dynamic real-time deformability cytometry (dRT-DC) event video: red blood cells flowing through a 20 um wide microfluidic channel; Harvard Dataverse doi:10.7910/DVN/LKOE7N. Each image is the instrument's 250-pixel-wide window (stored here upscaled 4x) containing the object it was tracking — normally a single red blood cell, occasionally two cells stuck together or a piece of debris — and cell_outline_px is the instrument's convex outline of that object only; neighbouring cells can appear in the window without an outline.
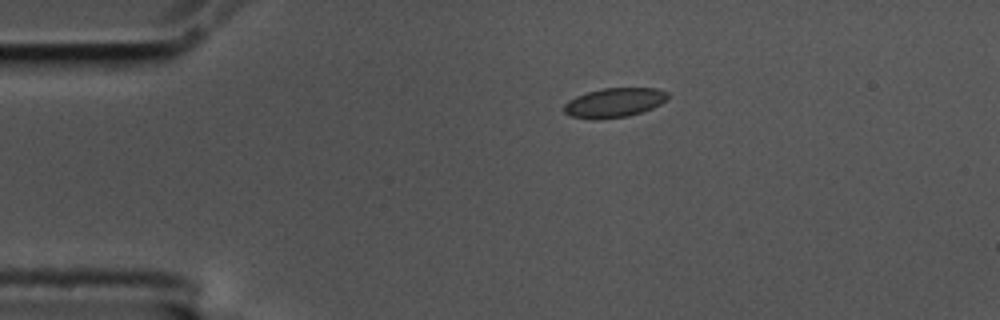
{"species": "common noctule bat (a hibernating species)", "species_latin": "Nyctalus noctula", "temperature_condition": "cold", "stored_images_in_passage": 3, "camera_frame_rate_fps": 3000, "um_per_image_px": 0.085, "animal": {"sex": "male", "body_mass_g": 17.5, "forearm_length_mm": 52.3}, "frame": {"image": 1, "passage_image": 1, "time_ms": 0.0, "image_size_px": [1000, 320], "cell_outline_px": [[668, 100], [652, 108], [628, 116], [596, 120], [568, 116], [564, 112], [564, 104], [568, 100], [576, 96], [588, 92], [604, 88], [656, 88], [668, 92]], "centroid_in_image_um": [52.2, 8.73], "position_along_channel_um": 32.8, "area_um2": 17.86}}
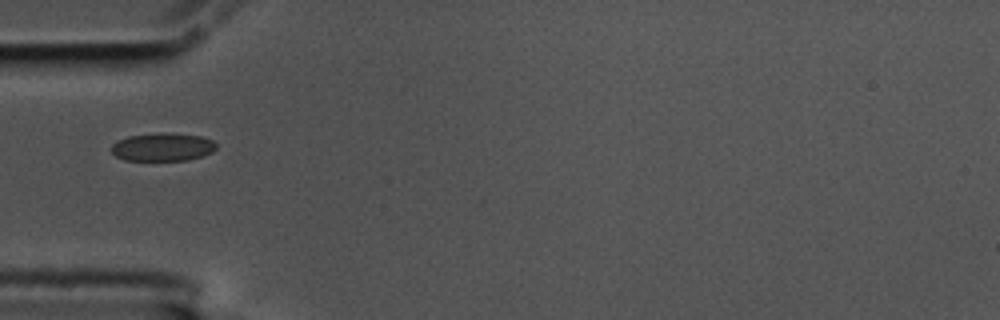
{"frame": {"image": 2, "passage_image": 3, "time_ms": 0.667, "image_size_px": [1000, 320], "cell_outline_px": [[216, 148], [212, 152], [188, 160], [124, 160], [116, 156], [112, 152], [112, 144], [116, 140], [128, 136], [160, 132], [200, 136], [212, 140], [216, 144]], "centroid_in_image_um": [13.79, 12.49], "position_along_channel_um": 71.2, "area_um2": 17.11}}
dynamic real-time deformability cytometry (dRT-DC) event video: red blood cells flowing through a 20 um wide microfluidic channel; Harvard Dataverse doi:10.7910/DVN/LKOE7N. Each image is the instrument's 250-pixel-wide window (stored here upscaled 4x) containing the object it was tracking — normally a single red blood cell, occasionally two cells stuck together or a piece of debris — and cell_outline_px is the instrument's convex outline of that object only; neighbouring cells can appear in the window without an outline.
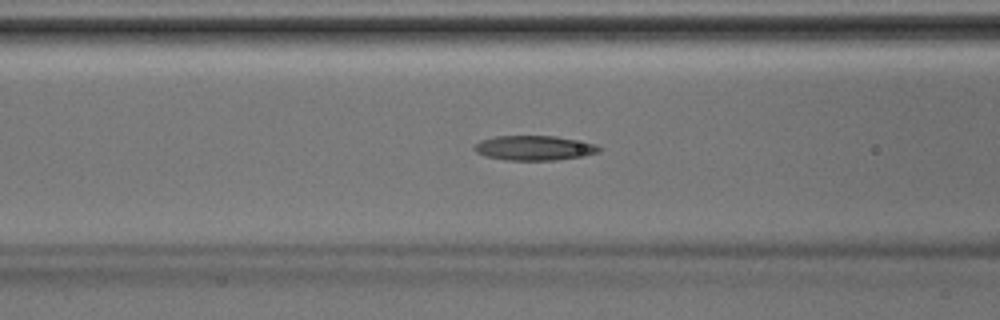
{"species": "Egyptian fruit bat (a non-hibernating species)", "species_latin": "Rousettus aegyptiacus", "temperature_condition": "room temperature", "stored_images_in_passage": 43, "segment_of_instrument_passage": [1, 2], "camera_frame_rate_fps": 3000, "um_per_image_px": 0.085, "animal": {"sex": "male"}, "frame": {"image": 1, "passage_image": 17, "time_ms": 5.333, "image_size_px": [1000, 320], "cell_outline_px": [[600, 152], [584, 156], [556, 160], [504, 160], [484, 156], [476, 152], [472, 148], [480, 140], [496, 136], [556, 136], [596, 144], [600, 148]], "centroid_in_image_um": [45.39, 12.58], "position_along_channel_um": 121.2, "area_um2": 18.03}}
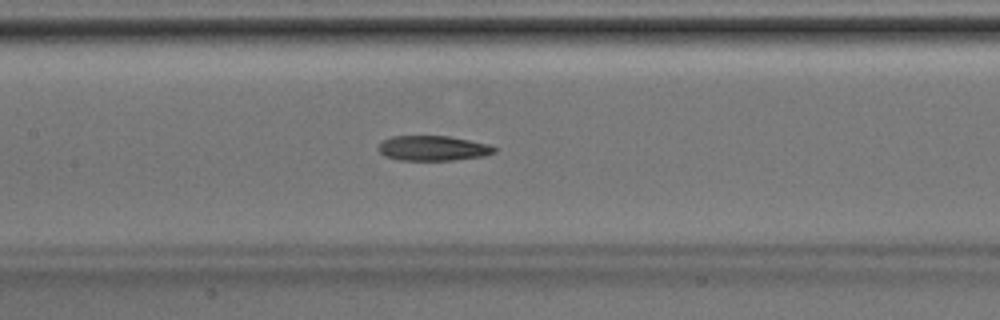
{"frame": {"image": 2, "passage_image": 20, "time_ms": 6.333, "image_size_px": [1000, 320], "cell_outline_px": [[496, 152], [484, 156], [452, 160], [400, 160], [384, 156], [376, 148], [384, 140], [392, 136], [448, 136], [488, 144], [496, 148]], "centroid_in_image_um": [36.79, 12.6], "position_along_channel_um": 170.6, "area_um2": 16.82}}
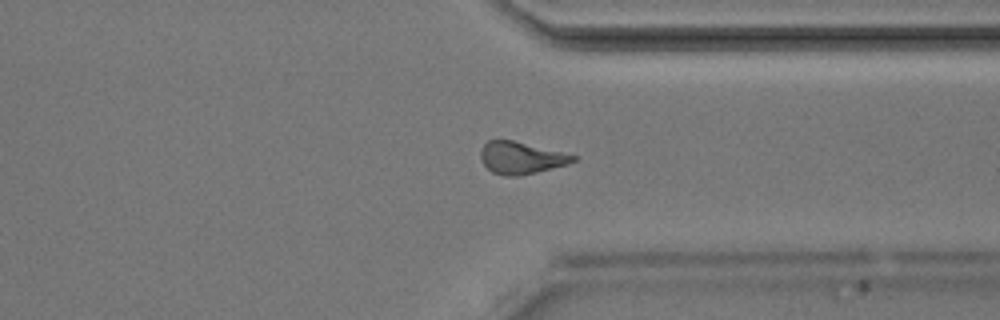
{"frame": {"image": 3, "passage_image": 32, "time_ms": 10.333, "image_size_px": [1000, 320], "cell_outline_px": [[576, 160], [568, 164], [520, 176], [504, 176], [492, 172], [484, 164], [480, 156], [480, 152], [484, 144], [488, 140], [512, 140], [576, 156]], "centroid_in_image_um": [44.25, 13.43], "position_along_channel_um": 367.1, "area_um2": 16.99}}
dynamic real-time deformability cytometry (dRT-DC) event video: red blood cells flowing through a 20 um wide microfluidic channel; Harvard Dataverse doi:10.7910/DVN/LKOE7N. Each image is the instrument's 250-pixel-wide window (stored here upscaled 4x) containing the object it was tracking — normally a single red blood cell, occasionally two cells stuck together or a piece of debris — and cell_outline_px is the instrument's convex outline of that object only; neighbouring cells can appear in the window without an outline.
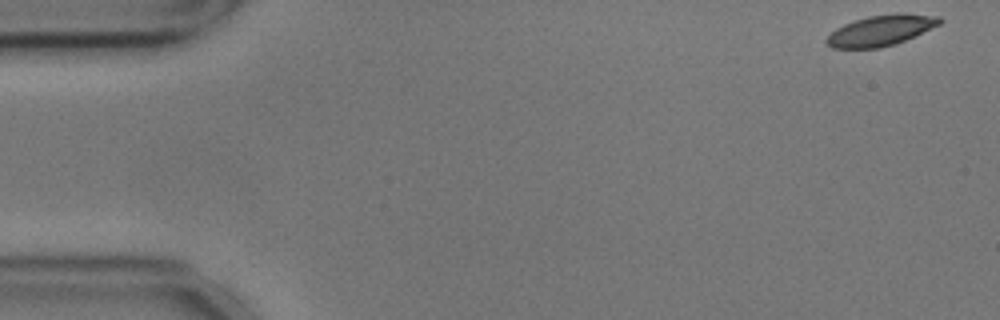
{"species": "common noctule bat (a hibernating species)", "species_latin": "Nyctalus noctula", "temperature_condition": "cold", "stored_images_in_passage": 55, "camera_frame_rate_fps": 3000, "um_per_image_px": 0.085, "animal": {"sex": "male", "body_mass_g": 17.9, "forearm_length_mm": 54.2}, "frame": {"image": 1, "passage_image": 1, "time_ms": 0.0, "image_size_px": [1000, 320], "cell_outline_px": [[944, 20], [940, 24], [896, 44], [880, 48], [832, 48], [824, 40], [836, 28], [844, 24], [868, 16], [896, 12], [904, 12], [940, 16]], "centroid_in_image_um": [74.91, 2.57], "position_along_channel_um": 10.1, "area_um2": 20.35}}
___
Task objective ::
Copy out the records above in full, exactly as written, but not the pictures.

In response ::
dynamic real-time deformability cytometry (dRT-DC) event video: red blood cells flowing through a 20 um wide microfluidic channel; Harvard Dataverse doi:10.7910/DVN/LKOE7N. Each image is the instrument's 250-pixel-wide window (stored here upscaled 4x) containing the object it was tracking — normally a single red blood cell, occasionally two cells stuck together or a piece of debris — and cell_outline_px is the instrument's convex outline of that object only; neighbouring cells can appear in the window without an outline.
{"species": "common noctule bat (a hibernating species)", "species_latin": "Nyctalus noctula", "temperature_condition": "cold", "stored_images_in_passage": 3, "camera_frame_rate_fps": 3000, "um_per_image_px": 0.085, "animal": {"sex": "male", "body_mass_g": 17.5, "forearm_length_mm": 52.3}, "frame": {"image": 1, "passage_image": 1, "time_ms": 0.0, "image_size_px": [1000, 320], "cell_outline_px": [[668, 100], [652, 108], [628, 116], [596, 120], [568, 116], [564, 112], [564, 104], [568, 100], [576, 96], [588, 92], [604, 88], [656, 88], [668, 92]], "centroid_in_image_um": [52.2, 8.73], "position_along_channel_um": 32.8, "area_um2": 17.86}}
{"frame": {"image": 2, "passage_image": 3, "time_ms": 0.667, "image_size_px": [1000, 320], "cell_outline_px": [[216, 148], [212, 152], [188, 160], [124, 160], [116, 156], [112, 152], [112, 144], [116, 140], [128, 136], [160, 132], [200, 136], [212, 140], [216, 144]], "centroid_in_image_um": [13.79, 12.49], "position_along_channel_um": 71.2, "area_um2": 17.11}}
dynamic real-time deformability cytometry (dRT-DC) event video: red blood cells flowing through a 20 um wide microfluidic channel; Harvard Dataverse doi:10.7910/DVN/LKOE7N. Each image is the instrument's 250-pixel-wide window (stored here upscaled 4x) containing the object it was tracking — normally a single red blood cell, occasionally two cells stuck together or a piece of debris — and cell_outline_px is the instrument's convex outline of that object only; neighbouring cells can appear in the window without an outline.
{"species": "Egyptian fruit bat (a non-hibernating species)", "species_latin": "Rousettus aegyptiacus", "temperature_condition": "room temperature", "stored_images_in_passage": 43, "segment_of_instrument_passage": [1, 2], "camera_frame_rate_fps": 3000, "um_per_image_px": 0.085, "animal": {"sex": "male"}, "frame": {"image": 1, "passage_image": 17, "time_ms": 5.333, "image_size_px": [1000, 320], "cell_outline_px": [[600, 152], [584, 156], [556, 160], [504, 160], [484, 156], [476, 152], [472, 148], [480, 140], [496, 136], [556, 136], [596, 144], [600, 148]], "centroid_in_image_um": [45.39, 12.58], "position_along_channel_um": 121.2, "area_um2": 18.03}}
{"frame": {"image": 2, "passage_image": 20, "time_ms": 6.333, "image_size_px": [1000, 320], "cell_outline_px": [[496, 152], [484, 156], [452, 160], [400, 160], [384, 156], [376, 148], [384, 140], [392, 136], [448, 136], [488, 144], [496, 148]], "centroid_in_image_um": [36.79, 12.6], "position_along_channel_um": 170.6, "area_um2": 16.82}}
{"frame": {"image": 3, "passage_image": 32, "time_ms": 10.333, "image_size_px": [1000, 320], "cell_outline_px": [[576, 160], [568, 164], [520, 176], [504, 176], [492, 172], [484, 164], [480, 156], [480, 152], [484, 144], [488, 140], [512, 140], [576, 156]], "centroid_in_image_um": [44.25, 13.43], "position_along_channel_um": 367.1, "area_um2": 16.99}}
dynamic real-time deformability cytometry (dRT-DC) event video: red blood cells flowing through a 20 um wide microfluidic channel; Harvard Dataverse doi:10.7910/DVN/LKOE7N. Each image is the instrument's 250-pixel-wide window (stored here upscaled 4x) containing the object it was tracking — normally a single red blood cell, occasionally two cells stuck together or a piece of debris — and cell_outline_px is the instrument's convex outline of that object only; neighbouring cells can appear in the window without an outline.
{"species": "common noctule bat (a hibernating species)", "species_latin": "Nyctalus noctula", "temperature_condition": "cold", "stored_images_in_passage": 55, "camera_frame_rate_fps": 3000, "um_per_image_px": 0.085, "animal": {"sex": "male", "body_mass_g": 17.9, "forearm_length_mm": 54.2}, "frame": {"image": 1, "passage_image": 1, "time_ms": 0.0, "image_size_px": [1000, 320], "cell_outline_px": [[944, 20], [940, 24], [896, 44], [880, 48], [832, 48], [824, 40], [836, 28], [844, 24], [868, 16], [896, 12], [904, 12], [940, 16]], "centroid_in_image_um": [74.91, 2.57], "position_along_channel_um": 10.1, "area_um2": 20.35}}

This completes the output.